= Selected excerpt =
|
MENDELSSOHN |
Overture
Ruy Blas Op. 95 |
|
DVOŘÁK |
'Cello
Concerto in B minor Op. 104 |
|
BEETHOVEN |
Symphony
No. 6 in F major Op. 68 Pastoral |
Nicholas Kraemer
- conductor
Nicholas
Kraemer began his career as a harpsichordist, quickly moving from playing
continuo at the back of the orchestra to directing from the harpsichord at the
front. While performing with the English Chamber Orchestra in the 1970s, his
repertory widened, taking in the nineteenth and twentieth centuries as well as
the baroque. In 1978, he formed Raglan Baroque Players, with whom he made
several recordings, broadcasts and concerts.
From 1983 to 1985,
Mr. Kraemer was Associate Conductor of the BBC Scottish Symphony Orchestra, and
from 1986 to 1992 he was Artistic Director of the Irish Chamber Orchestra. He
was Artistic Director of the London Bach Orchestra from 1985 to 1993. He is
currently Permanent Guest Conductor of the Manchester Camerata and Principal
Guest Conductor of Music of the Baroque, Chicago.
Nicholas Kraemer has
appeared with Kioi Sinfonietta and Ensemble Kanazawa in Japan, the Berlin
Philharmonic, Rotterdam Philharmonic, St. Paul Chamber Orchestra, Bournemouth
Symphony Orchestra, City of Birmingham Symphony Orchestra, the Orchestra of the
Age of Enlightenment, Orquesta Sinfonica de Sevilla, Birmingham Contemporary
Music Group, London Mozart Players and the City of London Sinfonia and numerous
other groups. Recent engagements have included performances with the Toronto
Symphony, Philharmonia Baroque, BBC National Orchestra of Wales, the Scottish
Chamber Orchestra, Northern Sinfonia, the Chicago, Detroit and Kristiansand
Symphony Orchestras as well as appearances with the BBC Philharmonic. His plans
include débuts with West Australia and Colorado Symphony Orchestras.
Kraemer’s opera
repertoire ranges from Monteverdi’s
L’Orfeo and
L’Incoronazione di Poppea to nineteenth- and twentieth-century works
including Strauss’s Ariadne auf Naxos;
Britten’s Albert Herring, Noye’s
Fludde, and Paul Bunyan
and Stephen Oliver’s Tom
Jones. He has conducted many Handel operas including
Arianna in Creta, Lotario, Tolomeo,
Arminio, Ariodante, Il Pastor Fido, Rinaldo, and
Orlando, as well as the major
Mozart operas. He conducted at Glyndebourne from 1980 to 1983, and was the first
music director of Opera 80, now English Touring Opera. Among his most recent
opera engagements, he conducted The
Magic Flute and Handel’s
Jeptha at English National Opera,
Agrippina for Theater Aachen,
and made his U.S. opera début with Central City Opera (Colorado) in
L'Incoronazione de Poppea. In
the 2009/10 season he will conduct Le
Nozze di Figaro for Den Nye Opera, Bergen.

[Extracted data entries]

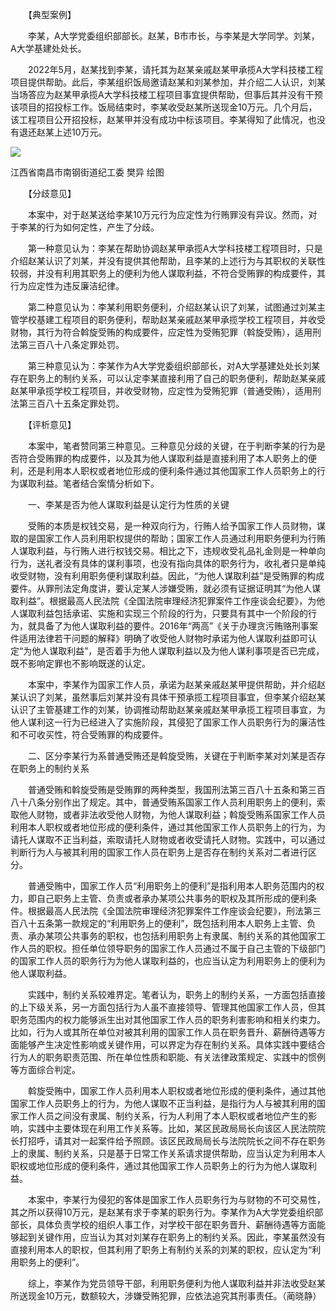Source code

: 　　【典型案例】

　　李某，A大学党委组织部部长。赵某，B市市长，与李某是大学同学。刘某，A大学基建处处长。

　　2022年5月，赵某找到李某，请托其为赵某亲戚赵某甲承揽A大学科技楼工程项目提供帮助。此后，李某组织饭局邀请赵某和刘某参加，并介绍二人认识，刘某当场答应为赵某甲承揽A大学科技楼工程项目事宜提供帮助，但事后其并没有干预该项目的招投标工作。饭局结束时，李某收受赵某所送现金10万元。几个月后，该工程项目公开招投标，赵某甲并没有成功中标该项目。李某得知了此情况，也没有退还赵某上述10万元。

![](https://www.ccdi.gov.cn/hdjln/ywtt/202310/W020231027681559231221.jpeg)

江西省南昌市南钢街道纪工委 樊异 绘图

　　【分歧意见】

　　本案中，对于赵某送给李某10万元行为应定性为行贿罪没有异议。然而，对于李某的行为如何定性，产生了分歧。

　　第一种意见认为：李某在帮助协调赵某甲承揽A大学科技楼工程项目时，只是介绍赵某认识了刘某，并没有提供其他帮助，且李某的上述行为与其职权的关联性较弱，并没有利用其职务上的便利为他人谋取利益，不符合受贿罪的构成要件，其行为应定性为违反廉洁纪律。

　　第二种意见认为：李某利用职务便利，介绍赵某认识了刘某，试图通过刘某主管学校基建工程项目的职务便利，帮助赵某亲戚赵某甲承揽学校工程项目，并收受财物，其行为符合斡旋受贿的构成要件，应定性为受贿犯罪（斡旋受贿），适用刑法第三百八十八条定罪处罚。

　　第三种意见认为：李某作为A大学党委组织部部长，对A大学基建处处长刘某存在职务上的制约关系，可以认定李某直接利用了自己的职务便利，帮助赵某亲戚赵某甲承揽学校工程项目，并收受财物，应定性为受贿犯罪（普通受贿），适用刑法第三百八十五条定罪处罚。

　　【评析意见】

　　本案中，笔者赞同第三种意见。三种意见分歧的关键，在于判断李某的行为是否符合受贿罪的构成要件，以及其为他人谋取利益是直接利用了本人职务上的便利，还是利用本人职权或者地位形成的便利条件通过其他国家工作人员职务上的行为谋取利益。笔者结合案情分析如下。

　　一、李某是否为他人谋取利益是认定行为性质的关键

　　受贿的本质是权钱交易，是一种双向行为，行贿人给予国家工作人员财物，谋取的是国家工作人员利用职权提供的帮助；国家工作人员通过利用职务便利为行贿人谋取利益，与行贿人进行权钱交易。相比之下，违规收受礼品礼金则是一种单向行为，送礼者没有具体的谋利事项，也没有指向具体的职务行为，收礼者只是单纯收受财物，没有利用职务便利谋取利益。因此，“为他人谋取利益”是受贿罪的构成要件。从罪刑法定角度讲，要认定某人涉嫌受贿，就必须有证据证明其“为他人谋取利益”。根据最高人民法院《全国法院审理经济犯罪案件工作座谈会纪要》，为他人谋取利益包括承诺、实施和实现三个阶段的行为，只要具有其中一个阶段的行为，就具备了为他人谋取利益的要件。2016年“两高”《关于办理贪污贿赂刑事案件适用法律若干问题的解释》明确了收受他人财物时承诺为他人谋取利益即可认定“为他人谋取利益”，是否着手为他人谋取利益以及为他人谋利事项是否已完成，既不影响定罪也不影响既遂的认定。

　　本案中，李某作为国家工作人员，承诺为赵某亲戚赵某甲提供帮助，并介绍赵某认识了刘某，虽然事后刘某并没有具体干预承揽工程项目事宜，但李某介绍赵某认识了主管基建工作的刘某，协调推动帮助赵某亲戚赵某甲承揽工程项目事宜，为他人谋利这一行为已经进入了实施阶段，其侵犯了国家工作人员职务行为的廉洁性和不可收买性，符合受贿罪的构成要件。

　　二、区分李某行为系普通受贿还是斡旋受贿，关键在于判断李某对刘某是否存在职务上的制约关系

　　普通受贿和斡旋受贿是受贿罪的两种类型，我国刑法第三百八十五条和第三百八十八条分别作出了规定。其中，普通受贿系国家工作人员利用职务上的便利，索取他人财物，或者非法收受他人财物，为他人谋取利益；斡旋受贿系国家工作人员利用本人职权或者地位形成的便利条件，通过其他国家工作人员职务上的行为，为请托人谋取不正当利益，索取请托人财物或者收受请托人财物。实践中，可以通过判断行为人与被其利用的国家工作人员在职务上是否存在制约关系对二者进行区分。

　　普通受贿中，国家工作人员“利用职务上的便利”是指利用本人职务范围内的权力，即自己职务上主管、负责或者承办某项公共事务的职权及其所形成的便利条件。根据最高人民法院《全国法院审理经济犯罪案件工作座谈会纪要》，刑法第三百八十五条第一款规定的“利用职务上的便利”，既包括利用本人职务上主管、负责、承办某项公共事务的职权，也包括利用职务上有隶属、制约关系的其他国家工作人员的职权。担任单位领导职务的国家工作人员通过不属于自己主管的下级部门的国家工作人员的职务行为为他人谋取利益的，也应当认定为利用职务上的便利为他人谋取利益。

　　实践中，制约关系较难界定。笔者认为，职务上的制约关系，一方面包括直接的上下级关系，另一方面包括行为人虽不直接领导、管理其他国家工作人员，但其职务范围内的权力能够派生出对其他国家工作人员的职务利害影响和相关约束力。比如，行为人或其所在单位对被其利用的国家工作人员在职务晋升、薪酬待遇等方面能够产生决定性影响或关键作用，可以界定为存在制约关系。具体实践中要结合行为人的职务职责范围、所在单位性质和职能、有关法律政策规定、实践中的惯例等方面综合判定。

　　斡旋受贿中，国家工作人员利用本人职权或者地位形成的便利条件，通过其他国家工作人员职务上的行为，为他人谋取不正当利益，是指行为人与被其利用的国家工作人员之间没有隶属、制约关系，行为人利用了本人职权或者地位产生的影响，实践中主要体现在利用工作关系等。比如，某区民政局局长向该区人民法院院长打招呼，请其对一起案件给予照顾。该区民政局局长与法院院长之间不存在职务上的隶属、制约关系，只是基于日常工作关系请求提供帮助，应当认定为利用本人职权或地位形成的便利条件，通过其他国家工作人员职务上的行为为他人谋取利益。

　　本案中，李某行为侵犯的客体是国家工作人员职务行为与财物的不可交易性，其之所以获得10万元，是赵某有求于李某的职务行为。李某作为A大学党委组织部部长，具体负责学校的组织人事工作，对学校干部在职务晋升、薪酬待遇等方面能够起到关键作用，应当认为其对刘某存在职务上的制约关系。因此，李某虽然没有直接利用本人的职权，但其利用了职务上有制约关系的刘某的职权，应认定为“利用职务上的便利”。

　　综上，李某作为党员领导干部，利用职务便利为他人谋取利益并非法收受赵某所送现金10万元，数额较大，涉嫌受贿犯罪，应依法追究其刑事责任。（蔺晓静）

= To do =
**a.** Please answer these questions from the concert program, one answer a line, marked as the questions are:
(i) In what year did Nicholas Kraemer form Raglan Baroque Players?
(ii) Where did he conduct from 1980 to 1983?
(iii) Which opera will he conduct for Den Nye Opera, Bergen, in the 2009/10 season?
**b.** Write out the stretch of the concert program from "From 1983 to" through "the Baroque, Chicago.", swapping "Artistic Director" for "Music Director" wherever it occurs.

= Results by task =
**a.**
(i) 1978
(ii) Glyndebourne
(iii) Le Nozze di Figaro

**b.**
From 1983 to 1985,
Mr. Kraemer was Associate Conductor of the BBC Scottish Symphony Orchestra, and
from 1986 to 1992 he was Music Director of the Irish Chamber Orchestra. He
was Music Director of the London Bach Orchestra from 1985 to 1993. He is
currently Permanent Guest Conductor of the Manchester Camerata and Principal
Guest Conductor of Music of the Baroque, Chicago.